- [Required work]:
In the text on Robinson Crusoe and Gulliver's Travels, how long did Alexander Selkirk survive as a castaway?

- [Document text]:
+++++

Robinson Crusoe and Gulliver's Travels: 1719-1726

Daniel Defoe, the author of Robinson Crusoe, has a genius for journalism in an age before newspapers exist which can accomodate his kind of material. He travels widely as a semi-secret political agent, gathering material of use to those who pay him. In 1712 he founds, and writes almost single-handed, a thrice-weekly periodical, the Review, which lasts only a year. But it is his instinct for what would now be called feature articles which mark him out as the archetypal journalist.

A good example is the blend of investigative and imaginative skills which lead him to research surviving documents of the Great Plague and then to blend them in a convincing fictional Journal of the Plague Year (1722).

×

Another work which could run week after week in a modern newspaper is his immensely informative Tour through the Whole Island of Great Britain, published in three volumes in 1724-7. But his instinctive nose for a good story is best seen in his response to the predicament of Alexander Selkirk, a Scottish sailor who survives for five years as a castaway on a Pacific island before being discovered in 1709.

Just as the plague documents stimulated a fictional journal, this real-life drama now prompts Defoe to undertake the imagined autobiography of another such castaway, Robinson Crusoe (1719).

×

Defoe imagines in extraordinary detail the practical difficulties involved in building a house and a boat, in domesticating the local animals, and in coping with unwelcome neighbours. This is a cannibal island. The native whom Crusoe rescues from their clutches on a Friday becomes his faithful servant, Man Friday.

Defoe's interests seem to lie mainly in the theme of man's creation of society from primitive conditions, but meanwhile he almost unwittingly writes a gripping adventure story of survival. Robinson Crusoe is avidly read as such by all succeeding generations - and has a good claim to be considered the first English novel.

×

Seven years later another book appears which immediately becomes one of the world's most popular stories, and again seems to do so for reasons not quite intended by its author. Jonathan Swift, a man inspired by savage indignation at the ways of the world, writes Gulliver's Travels (1726) as a satire in which human behaviour is viewed from four revealing angles.

When Gulliver arrives in Liliput, he observes with patronising condescension the habits of its tiny inhabitants. But in Brobdingnag, a land of giants, he is the midget. When he proudly tells the king about European manners, he is surprised at the royal reaction. The king says that humans sound like 'little odious Vermin'.

×

Gulliver's next stop, the flying island of Laputa, is run by philosophers and scientists (as Plato might have wished); predictably they make a mess of things. Finally Gulliver visits a land ruled by intelligent horses (the Houyhnhnms, Swift's version of whinnying). The hooligans here are brutal and oafish beasts in human shape, the Yahoos.

Once again the sheer vitality of the author's imagination transcends his immediate purpose. Of the millions who enjoy Gulliver's fantastic adventures, few are primarily aware of Swift's harshly satirical intentions.

+++++

- [Dataset excerpt]:
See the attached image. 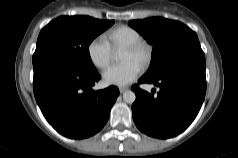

+++++

- [Response to the task]:
Five years.